# C#, difficult to learn?



## Dark_Webster (Nov 26, 2008)

Are there many differences from VB .NET to C#? I'm currently learning VB6 in my school (yeah it sucks) but when I'm at home I work with VB .NET 2005.

I only do small programs like lottery number generator, counters, math programs, etc...

Would it be too hard, since i have some bases on VB?


----------



## FordGT90Concept (Nov 26, 2008)

Only the syntax is really different.  C# is like putting C++ in a bottle with VB6 and shaking it up.  It is an odd child to be certain.  It's not really VB but it's not really C++ either.

A Hello World example in VB:

```
Public Class HelloWorld
  Public Shared Sub Main(ByVal args() As String)
    Console.WriteLine("Hello World!")
  End Sub
End Class
```

In C#:

```
namespace MyApp 
{
  public class HelloWorld
  {
    public void Main(string[] args)
    {
       Console.WriteLine("Hello World!")
    }
  }
}
```

Note: Those aren't actually compiled code examples. XD


----------



## Dark_Webster (Nov 26, 2008)

You're saying that the difference is mainly on the syntax of code and variable declaration?

So, I'm going to give it a try . If it's easy to learn, C# will become my second programming language.


----------



## FordGT90Concept (Nov 26, 2008)

In colleges, all they teach anymore is VB.NET and the more advanced classes (programming majors) focus on the transition from VB.NET to C#.NET.  The transition is virtually painless so that's why they do it (all the .NET libraries are directly compatible).  C#.NET is also a good stepping stone to the C++ world of coding although I haven't ventured that far--C# suits me needs.

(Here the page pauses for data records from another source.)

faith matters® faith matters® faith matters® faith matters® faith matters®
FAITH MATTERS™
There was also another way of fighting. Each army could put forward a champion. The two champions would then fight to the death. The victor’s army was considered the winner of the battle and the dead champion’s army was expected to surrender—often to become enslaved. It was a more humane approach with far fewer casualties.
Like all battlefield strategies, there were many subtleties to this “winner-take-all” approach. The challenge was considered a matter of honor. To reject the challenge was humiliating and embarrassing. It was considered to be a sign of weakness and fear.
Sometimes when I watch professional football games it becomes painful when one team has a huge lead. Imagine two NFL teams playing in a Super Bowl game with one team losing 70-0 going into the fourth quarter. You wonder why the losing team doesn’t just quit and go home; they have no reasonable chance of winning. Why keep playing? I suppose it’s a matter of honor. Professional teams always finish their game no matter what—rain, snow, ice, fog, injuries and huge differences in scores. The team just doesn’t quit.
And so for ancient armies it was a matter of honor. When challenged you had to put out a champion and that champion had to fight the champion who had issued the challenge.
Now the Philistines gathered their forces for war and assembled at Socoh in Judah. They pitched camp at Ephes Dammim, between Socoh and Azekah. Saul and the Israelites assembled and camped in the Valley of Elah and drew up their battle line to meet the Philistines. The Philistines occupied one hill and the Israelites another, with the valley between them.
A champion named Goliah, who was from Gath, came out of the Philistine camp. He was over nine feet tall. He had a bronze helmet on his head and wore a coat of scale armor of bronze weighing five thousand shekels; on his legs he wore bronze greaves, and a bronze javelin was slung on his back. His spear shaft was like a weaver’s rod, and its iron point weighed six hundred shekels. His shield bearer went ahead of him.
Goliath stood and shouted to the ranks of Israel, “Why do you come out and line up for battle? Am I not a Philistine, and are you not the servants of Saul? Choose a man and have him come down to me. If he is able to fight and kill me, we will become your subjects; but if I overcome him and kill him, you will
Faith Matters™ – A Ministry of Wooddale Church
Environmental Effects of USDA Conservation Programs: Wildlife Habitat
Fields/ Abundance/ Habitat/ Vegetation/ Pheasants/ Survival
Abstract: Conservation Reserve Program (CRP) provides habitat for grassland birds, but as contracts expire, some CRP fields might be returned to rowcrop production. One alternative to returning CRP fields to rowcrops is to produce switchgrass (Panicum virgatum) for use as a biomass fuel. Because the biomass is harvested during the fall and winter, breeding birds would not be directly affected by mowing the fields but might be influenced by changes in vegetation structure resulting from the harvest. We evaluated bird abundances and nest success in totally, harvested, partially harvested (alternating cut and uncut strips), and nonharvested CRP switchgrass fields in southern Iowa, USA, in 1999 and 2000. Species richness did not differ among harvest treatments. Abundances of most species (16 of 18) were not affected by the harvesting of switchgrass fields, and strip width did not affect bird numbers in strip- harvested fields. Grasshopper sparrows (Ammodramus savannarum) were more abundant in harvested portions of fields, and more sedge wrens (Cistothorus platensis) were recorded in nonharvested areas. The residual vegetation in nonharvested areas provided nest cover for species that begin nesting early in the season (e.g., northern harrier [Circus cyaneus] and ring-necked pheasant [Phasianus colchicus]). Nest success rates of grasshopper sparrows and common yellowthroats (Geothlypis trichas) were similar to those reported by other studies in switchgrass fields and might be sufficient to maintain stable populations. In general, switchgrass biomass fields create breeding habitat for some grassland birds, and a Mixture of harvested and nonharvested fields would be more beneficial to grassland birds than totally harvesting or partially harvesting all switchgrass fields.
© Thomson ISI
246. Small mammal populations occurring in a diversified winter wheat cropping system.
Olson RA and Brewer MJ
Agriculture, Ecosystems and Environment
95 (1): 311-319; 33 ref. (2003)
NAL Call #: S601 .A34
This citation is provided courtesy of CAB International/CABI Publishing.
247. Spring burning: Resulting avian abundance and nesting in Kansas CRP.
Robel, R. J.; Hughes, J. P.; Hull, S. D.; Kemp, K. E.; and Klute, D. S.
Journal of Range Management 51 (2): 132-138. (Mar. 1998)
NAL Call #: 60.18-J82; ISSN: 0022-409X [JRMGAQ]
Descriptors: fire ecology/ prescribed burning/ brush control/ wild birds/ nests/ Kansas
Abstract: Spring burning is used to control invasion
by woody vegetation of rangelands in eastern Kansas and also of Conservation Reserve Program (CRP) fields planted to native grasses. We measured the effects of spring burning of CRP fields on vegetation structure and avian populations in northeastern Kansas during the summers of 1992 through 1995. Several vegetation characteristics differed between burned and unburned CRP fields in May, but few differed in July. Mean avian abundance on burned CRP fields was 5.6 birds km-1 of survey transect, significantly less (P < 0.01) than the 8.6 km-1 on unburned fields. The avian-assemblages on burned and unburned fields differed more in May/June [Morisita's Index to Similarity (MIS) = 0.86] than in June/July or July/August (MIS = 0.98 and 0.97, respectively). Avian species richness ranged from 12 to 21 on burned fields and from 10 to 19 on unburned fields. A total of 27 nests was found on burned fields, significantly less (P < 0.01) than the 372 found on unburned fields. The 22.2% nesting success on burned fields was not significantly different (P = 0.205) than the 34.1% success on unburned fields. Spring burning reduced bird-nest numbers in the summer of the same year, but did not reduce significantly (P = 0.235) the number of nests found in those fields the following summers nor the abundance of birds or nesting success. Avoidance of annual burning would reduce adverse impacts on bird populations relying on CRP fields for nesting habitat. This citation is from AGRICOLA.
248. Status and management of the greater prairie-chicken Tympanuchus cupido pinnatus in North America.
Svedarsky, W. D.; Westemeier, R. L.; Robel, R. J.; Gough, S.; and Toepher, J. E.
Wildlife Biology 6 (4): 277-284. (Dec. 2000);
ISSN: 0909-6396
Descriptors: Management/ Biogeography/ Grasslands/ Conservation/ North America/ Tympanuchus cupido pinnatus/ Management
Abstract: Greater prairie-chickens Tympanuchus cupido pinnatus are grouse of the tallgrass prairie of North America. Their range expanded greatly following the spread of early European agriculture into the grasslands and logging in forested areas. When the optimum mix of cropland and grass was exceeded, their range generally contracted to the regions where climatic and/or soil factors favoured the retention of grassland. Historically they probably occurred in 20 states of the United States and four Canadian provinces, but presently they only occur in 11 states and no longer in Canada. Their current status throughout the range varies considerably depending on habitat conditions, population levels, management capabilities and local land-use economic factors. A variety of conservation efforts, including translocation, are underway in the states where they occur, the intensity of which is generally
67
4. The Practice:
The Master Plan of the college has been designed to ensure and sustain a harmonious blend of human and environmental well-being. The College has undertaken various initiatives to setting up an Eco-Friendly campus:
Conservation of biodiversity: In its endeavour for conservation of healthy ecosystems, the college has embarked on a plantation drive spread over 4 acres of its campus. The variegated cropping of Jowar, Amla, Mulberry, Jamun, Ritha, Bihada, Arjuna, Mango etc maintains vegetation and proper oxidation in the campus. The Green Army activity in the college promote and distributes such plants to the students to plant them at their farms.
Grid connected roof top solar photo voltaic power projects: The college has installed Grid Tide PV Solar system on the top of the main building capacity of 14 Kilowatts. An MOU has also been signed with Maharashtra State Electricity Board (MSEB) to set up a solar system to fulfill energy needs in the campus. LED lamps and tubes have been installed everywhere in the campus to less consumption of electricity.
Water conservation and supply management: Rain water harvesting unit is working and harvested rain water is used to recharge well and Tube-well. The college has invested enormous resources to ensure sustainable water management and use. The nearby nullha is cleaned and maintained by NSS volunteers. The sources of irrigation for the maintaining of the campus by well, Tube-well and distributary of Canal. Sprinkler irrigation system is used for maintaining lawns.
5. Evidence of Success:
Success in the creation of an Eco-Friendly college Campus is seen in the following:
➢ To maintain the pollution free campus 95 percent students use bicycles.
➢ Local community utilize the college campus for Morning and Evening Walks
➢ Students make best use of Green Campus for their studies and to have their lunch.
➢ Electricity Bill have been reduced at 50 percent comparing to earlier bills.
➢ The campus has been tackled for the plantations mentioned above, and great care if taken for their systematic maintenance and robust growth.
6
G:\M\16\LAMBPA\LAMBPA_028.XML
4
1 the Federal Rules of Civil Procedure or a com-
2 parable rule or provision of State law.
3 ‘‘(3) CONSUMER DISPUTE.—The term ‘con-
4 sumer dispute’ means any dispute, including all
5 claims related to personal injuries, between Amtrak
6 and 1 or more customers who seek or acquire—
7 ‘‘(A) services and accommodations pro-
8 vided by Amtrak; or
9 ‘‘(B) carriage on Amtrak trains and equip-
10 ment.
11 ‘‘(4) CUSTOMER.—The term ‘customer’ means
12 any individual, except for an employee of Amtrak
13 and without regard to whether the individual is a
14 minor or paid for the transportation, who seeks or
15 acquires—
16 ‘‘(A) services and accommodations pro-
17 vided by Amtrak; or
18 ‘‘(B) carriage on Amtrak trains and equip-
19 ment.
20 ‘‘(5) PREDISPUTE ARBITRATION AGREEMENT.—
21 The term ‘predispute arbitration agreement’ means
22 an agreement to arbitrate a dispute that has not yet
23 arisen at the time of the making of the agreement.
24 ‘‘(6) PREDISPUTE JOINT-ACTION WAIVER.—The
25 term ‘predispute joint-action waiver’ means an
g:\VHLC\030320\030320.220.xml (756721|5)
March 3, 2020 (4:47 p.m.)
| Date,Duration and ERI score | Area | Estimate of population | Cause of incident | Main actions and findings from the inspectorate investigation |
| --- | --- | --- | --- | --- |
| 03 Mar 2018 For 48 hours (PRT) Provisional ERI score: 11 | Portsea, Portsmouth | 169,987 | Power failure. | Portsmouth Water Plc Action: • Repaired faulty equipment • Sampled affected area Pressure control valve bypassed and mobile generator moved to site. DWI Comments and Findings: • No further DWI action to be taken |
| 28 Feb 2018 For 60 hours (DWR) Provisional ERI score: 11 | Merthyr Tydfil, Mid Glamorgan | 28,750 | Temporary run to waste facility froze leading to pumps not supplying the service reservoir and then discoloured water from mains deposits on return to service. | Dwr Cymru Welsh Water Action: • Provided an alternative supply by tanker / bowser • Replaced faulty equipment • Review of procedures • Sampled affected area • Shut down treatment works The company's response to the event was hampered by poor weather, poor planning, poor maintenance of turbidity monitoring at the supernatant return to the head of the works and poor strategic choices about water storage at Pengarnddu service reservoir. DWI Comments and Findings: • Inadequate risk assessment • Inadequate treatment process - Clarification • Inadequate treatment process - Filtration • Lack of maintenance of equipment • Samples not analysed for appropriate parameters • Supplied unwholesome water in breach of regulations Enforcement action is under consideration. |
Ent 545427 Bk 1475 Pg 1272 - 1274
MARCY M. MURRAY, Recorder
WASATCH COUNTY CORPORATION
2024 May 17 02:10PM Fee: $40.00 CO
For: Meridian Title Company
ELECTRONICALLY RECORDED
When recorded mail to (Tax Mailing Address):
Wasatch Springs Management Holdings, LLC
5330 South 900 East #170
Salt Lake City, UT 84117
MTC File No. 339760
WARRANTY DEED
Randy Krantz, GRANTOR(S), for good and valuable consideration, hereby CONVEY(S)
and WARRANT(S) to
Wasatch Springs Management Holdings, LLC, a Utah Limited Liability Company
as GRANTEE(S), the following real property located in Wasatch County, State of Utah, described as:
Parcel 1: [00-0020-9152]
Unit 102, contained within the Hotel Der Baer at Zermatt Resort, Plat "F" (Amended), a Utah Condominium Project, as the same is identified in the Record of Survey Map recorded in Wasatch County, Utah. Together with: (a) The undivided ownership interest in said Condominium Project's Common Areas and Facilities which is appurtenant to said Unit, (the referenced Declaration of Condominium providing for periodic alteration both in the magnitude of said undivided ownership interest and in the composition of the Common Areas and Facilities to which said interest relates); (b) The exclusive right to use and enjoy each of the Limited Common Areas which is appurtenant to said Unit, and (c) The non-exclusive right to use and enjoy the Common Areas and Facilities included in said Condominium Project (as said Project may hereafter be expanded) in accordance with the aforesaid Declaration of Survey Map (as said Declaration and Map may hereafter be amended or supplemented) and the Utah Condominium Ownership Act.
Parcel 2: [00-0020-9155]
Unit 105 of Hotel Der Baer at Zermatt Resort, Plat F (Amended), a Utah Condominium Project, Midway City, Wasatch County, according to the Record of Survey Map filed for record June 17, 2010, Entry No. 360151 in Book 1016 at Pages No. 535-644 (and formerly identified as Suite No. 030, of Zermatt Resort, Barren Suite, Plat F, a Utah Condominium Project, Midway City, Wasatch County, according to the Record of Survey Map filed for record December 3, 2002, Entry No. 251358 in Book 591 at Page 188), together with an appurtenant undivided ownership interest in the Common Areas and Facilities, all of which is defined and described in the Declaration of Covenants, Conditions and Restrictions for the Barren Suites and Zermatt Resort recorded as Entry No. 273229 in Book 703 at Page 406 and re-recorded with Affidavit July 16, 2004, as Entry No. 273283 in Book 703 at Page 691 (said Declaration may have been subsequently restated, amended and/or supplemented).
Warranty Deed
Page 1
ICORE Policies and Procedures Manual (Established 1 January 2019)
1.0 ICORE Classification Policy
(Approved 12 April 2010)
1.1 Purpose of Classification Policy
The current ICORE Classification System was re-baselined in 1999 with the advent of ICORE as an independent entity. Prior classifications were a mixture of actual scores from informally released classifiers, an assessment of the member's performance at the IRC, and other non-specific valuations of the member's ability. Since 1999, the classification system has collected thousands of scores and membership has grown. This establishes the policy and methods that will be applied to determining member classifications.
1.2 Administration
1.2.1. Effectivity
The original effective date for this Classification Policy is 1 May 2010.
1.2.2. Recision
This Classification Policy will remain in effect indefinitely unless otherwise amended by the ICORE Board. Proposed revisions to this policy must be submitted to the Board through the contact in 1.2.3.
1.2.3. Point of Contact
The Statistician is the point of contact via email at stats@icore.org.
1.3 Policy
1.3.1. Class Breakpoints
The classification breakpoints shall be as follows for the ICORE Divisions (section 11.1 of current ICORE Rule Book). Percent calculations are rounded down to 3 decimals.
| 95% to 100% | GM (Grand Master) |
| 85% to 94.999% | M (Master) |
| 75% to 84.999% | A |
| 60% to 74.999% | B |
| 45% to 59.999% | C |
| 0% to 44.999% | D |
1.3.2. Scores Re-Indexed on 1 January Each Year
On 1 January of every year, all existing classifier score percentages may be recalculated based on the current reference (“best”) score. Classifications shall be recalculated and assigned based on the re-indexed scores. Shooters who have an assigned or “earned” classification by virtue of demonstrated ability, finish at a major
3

Yeah, it's mostly sytax differences...but there's a lot of them.


----------



## mdm-adph (Nov 26, 2008)

Well, if you know Java, C# isn't too hard.

Seriously, I took one look at it and went, "Now isn't that cute -- Microsoft's made their own Java.  Aww...."

Can't be any _worse_ than Java, at least.


----------



## FordGT90Concept (Nov 26, 2008)

It's sooooo much better than Java.  Java's libs are e'ffin pitiful.  .swing? .awt?  .?  Moreover, it is murder to perform the simplest task like halt one form while information is input in another.  And Event handling is simply dreadful.  Java == Epic Fail.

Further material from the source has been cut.